Censored article from Tucson reporter Gabriel Schivone on the O'odham Solidarity Event

Famed Writer Speaks on 'Stolen Land' of the Americas
By Gabriel Schivone
Censored News

TUCSON -- Prolific American Indian writer, scholar and activist Ward Churchill visited Tucson on Friday night, bringing with him a new meaning to the word “occupation.”
Delivering a talk entitled “Apartheid in America: Surviving Occupation in O'odham Lands,”
Professor Churchill Spoke to a full hall at the Unitarian Universalist Church of Tucson about the U.S. government's history of conquest, genocide and occupation of traditional Indian territory.
As a sort of ominous beginning to his talk, Mr. Churchill opened his remarks by saying, “It's an honor to be here; it's always an honor to be anywhere in North America, on Native land.”
Churchill discussed the legitimacy of the “claimed territory” of the United States as “the difference between a 'claim' and a 'reality',” which, he said, are not the same thing. “The United States 'claims' many things,” Churchill said. “Those things have to be interrogated because a 'claim' is not the same as the reality. The United States claims indigenous land as its own, over which it asserts jurisdiction, enforces its own rules -- on everyone.”
Professor Churchill recalled watching on TV a public address in 1990 by former U.S. President George Herbert Walker Bush. “(Bush) actually gave a very accurate assessment of international legal obligation, Churchill said. “'Illegally occupied territory,' (Bush) said, 'must be restored to its rightful owners; legitimate governments,' (Bush) said, 'must be re-established in place (of) those that had been usurped; and those who engage in lawless aggression in the occupation of other people's property and assert their authority over them by armed force had to be put back in line with law using any means necessary.'”
Churchill said he jumped up and started cheering at Bush's remarks, which struck him as an ironic rationale laid out by a modern American head of state for why the U.S. must give back the lands it took by force; the lands, Churchill said, which it continues to occupy illegally.
Throughout much of his talk Mr. Churchill made connections between the South African Apartheid regime (1948-1994), the Israeli Occupation of Palestinian lands (1948-present), and Nazi Germany's conquest of Western Europe before and during World War Two. He relentlessly tied back all of them as each following the U.S. example of its own conquest of the Americas and extermination of the indigenous populations over the past several hundred years.
A representative of the traditional O'odham ceremony leaders and the founder of the O'odham VOICE Against the Wall, Ofelia Rivas shared the stage with Professor Churchill, speaking about, in her view, one of the main problems with settler relations with indigenous people in America: “Since the very beginning of the intrusion of our people we haven't had any dialogue. “We weren't at that table when (the U.S.) made that international border. We were not considered to be human. I have to go back to that point because that's the point where we begin as O'odham people. When we begin to remember those things, then maybe we can begin to understand what it means to O'odham people.”
“When you start to feel that kind of compassion for human beings – not because they are different and because they have the same mindset as you and because they support the same ideas as you – then maybe we can change things.”
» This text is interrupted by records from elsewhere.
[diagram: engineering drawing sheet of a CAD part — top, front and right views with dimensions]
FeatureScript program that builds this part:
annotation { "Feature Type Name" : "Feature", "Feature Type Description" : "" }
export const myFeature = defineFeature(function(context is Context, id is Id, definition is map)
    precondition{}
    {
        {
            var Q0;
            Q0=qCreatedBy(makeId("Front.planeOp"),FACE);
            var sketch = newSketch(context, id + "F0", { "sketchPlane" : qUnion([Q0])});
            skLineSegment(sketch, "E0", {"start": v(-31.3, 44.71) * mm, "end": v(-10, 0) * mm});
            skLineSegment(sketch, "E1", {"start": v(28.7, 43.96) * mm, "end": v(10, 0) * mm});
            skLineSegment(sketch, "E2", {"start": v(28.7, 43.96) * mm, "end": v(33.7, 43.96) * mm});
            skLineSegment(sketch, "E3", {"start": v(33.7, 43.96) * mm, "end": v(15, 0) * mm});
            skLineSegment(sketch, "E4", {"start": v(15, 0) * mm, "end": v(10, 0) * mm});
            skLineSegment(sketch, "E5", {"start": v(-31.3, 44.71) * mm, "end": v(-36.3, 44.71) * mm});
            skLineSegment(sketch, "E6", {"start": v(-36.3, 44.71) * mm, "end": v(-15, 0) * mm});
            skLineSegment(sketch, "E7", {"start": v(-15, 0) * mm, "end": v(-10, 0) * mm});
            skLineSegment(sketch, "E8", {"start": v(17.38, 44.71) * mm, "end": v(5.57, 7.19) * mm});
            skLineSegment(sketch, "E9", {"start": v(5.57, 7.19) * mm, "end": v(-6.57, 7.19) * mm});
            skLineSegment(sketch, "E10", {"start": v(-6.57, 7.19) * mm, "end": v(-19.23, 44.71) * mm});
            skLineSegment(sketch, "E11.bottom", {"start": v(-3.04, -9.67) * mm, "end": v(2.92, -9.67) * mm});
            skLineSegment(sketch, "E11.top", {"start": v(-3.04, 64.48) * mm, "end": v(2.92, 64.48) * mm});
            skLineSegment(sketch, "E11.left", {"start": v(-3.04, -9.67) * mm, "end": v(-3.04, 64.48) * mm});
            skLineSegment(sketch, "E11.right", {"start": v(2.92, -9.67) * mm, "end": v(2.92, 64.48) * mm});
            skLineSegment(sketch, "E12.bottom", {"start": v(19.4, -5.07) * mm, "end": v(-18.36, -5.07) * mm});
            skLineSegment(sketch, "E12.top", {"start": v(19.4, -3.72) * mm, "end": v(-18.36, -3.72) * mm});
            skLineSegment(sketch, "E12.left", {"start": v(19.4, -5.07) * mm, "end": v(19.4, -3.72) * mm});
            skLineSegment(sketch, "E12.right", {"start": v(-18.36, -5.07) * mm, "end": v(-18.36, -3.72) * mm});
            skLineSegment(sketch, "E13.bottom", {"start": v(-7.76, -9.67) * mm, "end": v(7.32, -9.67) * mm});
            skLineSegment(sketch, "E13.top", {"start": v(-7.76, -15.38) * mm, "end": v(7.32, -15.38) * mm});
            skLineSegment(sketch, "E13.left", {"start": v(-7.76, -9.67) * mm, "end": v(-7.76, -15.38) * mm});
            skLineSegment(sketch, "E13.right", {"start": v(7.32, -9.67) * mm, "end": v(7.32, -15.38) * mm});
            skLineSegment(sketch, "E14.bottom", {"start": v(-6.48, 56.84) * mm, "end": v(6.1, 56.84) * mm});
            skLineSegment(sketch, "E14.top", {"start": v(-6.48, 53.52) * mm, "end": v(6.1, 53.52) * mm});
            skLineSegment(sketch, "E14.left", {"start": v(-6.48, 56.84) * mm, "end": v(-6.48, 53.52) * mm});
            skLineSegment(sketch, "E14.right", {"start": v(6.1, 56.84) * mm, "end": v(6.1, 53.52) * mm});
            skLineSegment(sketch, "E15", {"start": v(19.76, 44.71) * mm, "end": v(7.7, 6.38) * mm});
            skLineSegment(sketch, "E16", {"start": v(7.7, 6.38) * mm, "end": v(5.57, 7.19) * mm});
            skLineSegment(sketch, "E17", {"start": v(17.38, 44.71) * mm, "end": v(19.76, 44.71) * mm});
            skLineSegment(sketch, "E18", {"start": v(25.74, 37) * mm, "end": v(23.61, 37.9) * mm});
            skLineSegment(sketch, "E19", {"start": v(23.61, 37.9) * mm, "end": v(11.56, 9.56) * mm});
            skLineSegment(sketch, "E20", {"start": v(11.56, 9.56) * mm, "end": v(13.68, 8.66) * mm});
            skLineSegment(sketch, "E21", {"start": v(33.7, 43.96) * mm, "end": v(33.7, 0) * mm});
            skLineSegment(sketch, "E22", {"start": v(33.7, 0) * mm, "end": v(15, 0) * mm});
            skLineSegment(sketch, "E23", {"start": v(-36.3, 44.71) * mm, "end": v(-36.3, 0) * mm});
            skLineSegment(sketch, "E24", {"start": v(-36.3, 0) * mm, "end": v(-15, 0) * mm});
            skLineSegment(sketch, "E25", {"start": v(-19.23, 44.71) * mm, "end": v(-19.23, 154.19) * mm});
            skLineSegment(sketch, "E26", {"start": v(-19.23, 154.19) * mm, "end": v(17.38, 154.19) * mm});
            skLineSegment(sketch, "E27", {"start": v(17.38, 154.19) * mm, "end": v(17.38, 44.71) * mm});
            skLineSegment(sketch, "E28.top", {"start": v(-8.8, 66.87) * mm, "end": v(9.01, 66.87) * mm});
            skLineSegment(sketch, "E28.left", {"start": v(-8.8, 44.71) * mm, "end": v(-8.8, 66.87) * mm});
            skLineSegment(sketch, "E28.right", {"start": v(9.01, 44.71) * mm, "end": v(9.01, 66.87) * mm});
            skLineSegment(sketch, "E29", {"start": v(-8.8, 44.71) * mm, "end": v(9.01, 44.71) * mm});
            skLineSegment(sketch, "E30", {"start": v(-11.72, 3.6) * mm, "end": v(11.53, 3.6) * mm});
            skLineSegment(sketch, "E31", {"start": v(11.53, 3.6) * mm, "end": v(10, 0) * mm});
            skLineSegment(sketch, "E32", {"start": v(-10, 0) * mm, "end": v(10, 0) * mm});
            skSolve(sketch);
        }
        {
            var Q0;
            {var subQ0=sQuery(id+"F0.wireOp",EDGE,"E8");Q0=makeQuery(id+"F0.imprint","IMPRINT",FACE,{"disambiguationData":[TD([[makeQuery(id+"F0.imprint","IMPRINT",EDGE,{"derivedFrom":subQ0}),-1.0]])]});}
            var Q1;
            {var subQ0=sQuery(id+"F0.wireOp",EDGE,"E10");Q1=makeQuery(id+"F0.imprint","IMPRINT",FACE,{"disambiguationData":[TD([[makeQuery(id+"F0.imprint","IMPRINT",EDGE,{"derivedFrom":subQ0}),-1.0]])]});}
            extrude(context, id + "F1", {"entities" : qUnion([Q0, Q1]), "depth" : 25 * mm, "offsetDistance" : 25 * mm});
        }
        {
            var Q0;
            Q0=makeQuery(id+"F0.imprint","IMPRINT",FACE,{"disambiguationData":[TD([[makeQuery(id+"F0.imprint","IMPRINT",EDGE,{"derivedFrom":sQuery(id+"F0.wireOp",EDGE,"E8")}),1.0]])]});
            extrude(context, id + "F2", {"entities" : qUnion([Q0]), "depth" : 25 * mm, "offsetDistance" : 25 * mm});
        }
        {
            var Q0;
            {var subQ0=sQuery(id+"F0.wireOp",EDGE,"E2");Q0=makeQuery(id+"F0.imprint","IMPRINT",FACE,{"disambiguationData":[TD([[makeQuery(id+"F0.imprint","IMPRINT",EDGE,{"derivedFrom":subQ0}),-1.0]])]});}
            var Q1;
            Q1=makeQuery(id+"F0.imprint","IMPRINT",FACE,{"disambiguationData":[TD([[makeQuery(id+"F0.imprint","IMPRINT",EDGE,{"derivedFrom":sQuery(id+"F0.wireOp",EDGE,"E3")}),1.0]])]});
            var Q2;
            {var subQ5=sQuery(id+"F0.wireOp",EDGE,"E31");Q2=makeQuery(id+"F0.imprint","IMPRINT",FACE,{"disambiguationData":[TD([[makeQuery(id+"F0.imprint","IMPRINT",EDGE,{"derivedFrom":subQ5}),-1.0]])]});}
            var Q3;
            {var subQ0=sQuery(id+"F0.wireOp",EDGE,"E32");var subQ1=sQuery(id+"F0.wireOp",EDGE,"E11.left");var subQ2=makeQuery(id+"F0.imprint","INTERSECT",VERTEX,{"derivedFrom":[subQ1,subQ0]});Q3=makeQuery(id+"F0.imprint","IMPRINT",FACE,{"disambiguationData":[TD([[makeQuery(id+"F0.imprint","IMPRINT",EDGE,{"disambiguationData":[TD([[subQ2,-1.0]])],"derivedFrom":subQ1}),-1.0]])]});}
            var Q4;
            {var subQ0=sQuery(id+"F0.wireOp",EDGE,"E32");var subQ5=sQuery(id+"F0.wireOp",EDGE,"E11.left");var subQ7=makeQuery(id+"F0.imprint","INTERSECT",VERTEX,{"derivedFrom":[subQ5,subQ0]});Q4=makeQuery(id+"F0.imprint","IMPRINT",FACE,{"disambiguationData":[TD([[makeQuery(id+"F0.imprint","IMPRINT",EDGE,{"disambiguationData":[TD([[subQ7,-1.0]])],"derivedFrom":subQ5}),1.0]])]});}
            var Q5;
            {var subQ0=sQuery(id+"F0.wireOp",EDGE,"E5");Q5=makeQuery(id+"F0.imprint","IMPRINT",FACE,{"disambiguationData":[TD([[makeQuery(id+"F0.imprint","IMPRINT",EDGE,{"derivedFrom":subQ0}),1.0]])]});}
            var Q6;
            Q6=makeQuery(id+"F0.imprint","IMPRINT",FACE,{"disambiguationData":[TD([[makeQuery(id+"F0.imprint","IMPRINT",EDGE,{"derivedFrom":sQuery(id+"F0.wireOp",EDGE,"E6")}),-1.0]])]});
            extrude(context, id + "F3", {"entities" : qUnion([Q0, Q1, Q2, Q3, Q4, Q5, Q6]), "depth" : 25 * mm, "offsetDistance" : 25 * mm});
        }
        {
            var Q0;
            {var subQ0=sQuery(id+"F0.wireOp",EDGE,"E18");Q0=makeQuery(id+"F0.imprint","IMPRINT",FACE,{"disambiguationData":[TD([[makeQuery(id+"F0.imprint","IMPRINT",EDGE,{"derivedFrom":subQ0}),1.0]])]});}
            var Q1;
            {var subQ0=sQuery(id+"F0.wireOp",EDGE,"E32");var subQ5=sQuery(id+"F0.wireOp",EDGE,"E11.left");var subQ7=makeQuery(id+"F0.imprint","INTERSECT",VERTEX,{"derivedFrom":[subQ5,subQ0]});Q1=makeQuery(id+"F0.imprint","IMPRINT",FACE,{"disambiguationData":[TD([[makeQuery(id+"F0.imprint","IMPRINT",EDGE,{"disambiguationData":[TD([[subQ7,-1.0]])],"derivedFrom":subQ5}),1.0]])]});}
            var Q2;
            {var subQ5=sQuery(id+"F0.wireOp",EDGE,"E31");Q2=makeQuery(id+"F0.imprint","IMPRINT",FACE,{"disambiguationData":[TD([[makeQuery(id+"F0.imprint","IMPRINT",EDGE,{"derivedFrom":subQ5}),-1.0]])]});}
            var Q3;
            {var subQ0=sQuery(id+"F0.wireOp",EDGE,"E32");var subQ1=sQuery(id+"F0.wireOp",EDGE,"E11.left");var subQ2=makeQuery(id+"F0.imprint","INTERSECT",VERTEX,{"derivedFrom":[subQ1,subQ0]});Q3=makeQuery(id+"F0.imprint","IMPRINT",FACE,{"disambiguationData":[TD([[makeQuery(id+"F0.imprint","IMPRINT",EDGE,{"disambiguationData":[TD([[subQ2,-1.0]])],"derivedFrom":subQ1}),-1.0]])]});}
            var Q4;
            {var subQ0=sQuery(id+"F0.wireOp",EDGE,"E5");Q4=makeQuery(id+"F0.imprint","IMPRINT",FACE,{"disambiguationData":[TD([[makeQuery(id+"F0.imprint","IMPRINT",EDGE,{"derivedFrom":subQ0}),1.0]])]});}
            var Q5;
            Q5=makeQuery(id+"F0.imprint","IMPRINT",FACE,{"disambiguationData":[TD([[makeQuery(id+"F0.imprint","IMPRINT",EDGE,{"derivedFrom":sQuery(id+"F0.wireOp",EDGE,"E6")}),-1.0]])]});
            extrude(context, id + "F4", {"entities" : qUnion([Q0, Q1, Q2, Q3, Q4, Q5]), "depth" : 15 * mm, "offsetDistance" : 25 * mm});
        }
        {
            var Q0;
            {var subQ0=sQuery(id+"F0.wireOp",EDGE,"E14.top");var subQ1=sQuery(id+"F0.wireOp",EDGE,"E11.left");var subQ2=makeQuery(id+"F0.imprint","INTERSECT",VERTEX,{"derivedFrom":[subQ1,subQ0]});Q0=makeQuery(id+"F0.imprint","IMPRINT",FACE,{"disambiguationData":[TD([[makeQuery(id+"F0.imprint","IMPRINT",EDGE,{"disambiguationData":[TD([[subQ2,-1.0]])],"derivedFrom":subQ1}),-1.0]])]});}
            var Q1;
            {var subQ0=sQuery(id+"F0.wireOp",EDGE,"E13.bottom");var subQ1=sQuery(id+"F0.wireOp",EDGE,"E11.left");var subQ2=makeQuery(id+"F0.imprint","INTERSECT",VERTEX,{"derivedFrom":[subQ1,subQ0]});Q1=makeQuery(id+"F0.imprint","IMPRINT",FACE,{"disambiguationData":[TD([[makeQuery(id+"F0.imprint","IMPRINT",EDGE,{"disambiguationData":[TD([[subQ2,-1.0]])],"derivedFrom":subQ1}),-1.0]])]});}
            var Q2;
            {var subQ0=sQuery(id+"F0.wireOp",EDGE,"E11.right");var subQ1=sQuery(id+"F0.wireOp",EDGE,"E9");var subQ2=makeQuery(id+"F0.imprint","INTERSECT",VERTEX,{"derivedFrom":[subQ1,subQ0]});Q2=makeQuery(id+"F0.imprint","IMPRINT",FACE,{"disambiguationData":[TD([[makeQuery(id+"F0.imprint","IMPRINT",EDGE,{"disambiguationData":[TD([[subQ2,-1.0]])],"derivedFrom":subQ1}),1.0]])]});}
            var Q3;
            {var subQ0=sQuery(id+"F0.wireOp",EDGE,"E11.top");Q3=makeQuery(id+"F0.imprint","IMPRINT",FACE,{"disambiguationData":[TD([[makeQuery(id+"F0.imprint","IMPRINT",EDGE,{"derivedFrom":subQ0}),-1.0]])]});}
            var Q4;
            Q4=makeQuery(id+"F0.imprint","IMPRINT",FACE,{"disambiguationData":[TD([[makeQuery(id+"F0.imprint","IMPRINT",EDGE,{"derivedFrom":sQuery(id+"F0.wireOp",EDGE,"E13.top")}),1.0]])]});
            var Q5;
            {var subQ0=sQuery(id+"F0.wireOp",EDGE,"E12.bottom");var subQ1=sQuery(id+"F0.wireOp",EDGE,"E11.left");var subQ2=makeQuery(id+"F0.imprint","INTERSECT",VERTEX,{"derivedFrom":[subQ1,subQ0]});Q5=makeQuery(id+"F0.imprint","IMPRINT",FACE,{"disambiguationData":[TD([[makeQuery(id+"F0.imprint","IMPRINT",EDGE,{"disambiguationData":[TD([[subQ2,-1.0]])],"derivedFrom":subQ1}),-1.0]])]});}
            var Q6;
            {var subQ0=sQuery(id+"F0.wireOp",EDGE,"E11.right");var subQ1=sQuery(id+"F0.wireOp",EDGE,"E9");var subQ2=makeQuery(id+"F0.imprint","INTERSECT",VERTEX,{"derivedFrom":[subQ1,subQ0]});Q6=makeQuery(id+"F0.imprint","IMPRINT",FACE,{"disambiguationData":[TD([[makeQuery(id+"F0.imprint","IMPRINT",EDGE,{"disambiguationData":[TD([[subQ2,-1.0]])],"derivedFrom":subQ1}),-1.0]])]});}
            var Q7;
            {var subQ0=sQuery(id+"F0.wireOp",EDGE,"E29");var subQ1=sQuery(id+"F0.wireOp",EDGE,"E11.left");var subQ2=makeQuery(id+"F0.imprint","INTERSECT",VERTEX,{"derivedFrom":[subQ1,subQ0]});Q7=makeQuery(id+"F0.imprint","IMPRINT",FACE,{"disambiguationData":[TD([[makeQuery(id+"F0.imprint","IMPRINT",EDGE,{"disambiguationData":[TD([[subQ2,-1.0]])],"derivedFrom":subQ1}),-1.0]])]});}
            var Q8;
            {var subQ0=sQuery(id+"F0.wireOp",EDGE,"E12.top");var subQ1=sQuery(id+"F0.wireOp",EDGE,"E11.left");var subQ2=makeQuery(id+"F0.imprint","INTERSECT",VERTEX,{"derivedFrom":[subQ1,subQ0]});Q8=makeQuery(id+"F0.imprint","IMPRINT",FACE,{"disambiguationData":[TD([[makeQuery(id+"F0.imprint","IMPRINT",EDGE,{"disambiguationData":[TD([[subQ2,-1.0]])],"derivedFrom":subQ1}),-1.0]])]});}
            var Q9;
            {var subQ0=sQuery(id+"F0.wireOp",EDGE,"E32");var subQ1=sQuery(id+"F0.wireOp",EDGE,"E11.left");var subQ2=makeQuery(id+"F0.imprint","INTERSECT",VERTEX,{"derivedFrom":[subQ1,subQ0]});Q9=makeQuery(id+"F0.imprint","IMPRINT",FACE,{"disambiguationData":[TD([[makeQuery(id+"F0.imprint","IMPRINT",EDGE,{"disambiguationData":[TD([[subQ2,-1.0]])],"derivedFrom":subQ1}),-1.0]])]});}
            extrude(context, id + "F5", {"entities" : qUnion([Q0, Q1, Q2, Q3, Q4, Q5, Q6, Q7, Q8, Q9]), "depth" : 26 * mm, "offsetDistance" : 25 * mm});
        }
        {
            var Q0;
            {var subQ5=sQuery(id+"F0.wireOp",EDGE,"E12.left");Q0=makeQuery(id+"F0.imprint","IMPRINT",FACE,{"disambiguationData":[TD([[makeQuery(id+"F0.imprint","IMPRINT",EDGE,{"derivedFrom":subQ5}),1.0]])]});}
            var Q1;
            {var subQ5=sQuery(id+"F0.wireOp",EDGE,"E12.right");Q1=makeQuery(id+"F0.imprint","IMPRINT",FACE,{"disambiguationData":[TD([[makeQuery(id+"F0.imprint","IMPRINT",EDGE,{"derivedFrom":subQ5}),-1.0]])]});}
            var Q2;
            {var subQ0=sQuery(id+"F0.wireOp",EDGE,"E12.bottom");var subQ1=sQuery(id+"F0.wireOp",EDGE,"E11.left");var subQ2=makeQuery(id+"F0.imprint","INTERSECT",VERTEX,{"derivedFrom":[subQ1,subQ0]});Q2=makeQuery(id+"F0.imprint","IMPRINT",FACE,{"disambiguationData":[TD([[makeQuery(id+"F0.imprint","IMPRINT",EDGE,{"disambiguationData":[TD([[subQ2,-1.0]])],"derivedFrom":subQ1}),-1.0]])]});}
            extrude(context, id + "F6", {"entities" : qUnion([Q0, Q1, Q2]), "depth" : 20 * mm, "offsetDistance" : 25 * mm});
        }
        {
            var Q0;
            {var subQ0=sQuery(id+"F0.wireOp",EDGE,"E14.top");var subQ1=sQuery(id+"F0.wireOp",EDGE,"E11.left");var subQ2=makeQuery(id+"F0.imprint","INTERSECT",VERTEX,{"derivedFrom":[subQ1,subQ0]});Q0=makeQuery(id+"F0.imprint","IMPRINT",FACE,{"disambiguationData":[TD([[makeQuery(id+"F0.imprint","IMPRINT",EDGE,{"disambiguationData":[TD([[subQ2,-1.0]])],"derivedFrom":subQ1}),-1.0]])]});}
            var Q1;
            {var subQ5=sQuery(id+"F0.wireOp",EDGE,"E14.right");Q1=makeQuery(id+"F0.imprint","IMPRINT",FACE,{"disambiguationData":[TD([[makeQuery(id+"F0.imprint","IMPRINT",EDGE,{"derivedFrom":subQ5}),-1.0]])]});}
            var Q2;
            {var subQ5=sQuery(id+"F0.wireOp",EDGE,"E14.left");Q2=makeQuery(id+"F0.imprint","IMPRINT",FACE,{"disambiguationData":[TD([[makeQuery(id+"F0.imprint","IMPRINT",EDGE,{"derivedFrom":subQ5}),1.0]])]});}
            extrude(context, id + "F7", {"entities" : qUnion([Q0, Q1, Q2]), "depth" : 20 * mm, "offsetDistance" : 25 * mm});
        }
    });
Ward Churchill has written over twenty books on Native human rights, American foreign policy, and the repression of political dissent in America. According to the website of the University of Colorado at Boulder's department of Ethnic Studies, of which Churchill is a former Chair, Churchill served as a delegate to the United Nations Working Group on Indigenous Populations (as a Justice/Rapporteur for the 1993 International People's Tribunal on the Rights of Indigenous, an advocate/prosecutor of the First Nations International Tribunal for the Chiefs of Ontario, and is the recipient of various writing awards. It also states he is a member of the Colorado chapter Governing Council of the American Indian Movement (AIM).


Churchill's and Rivas's talk was sponsored by Dry River Radical Resource Center and the Earth First! Journal.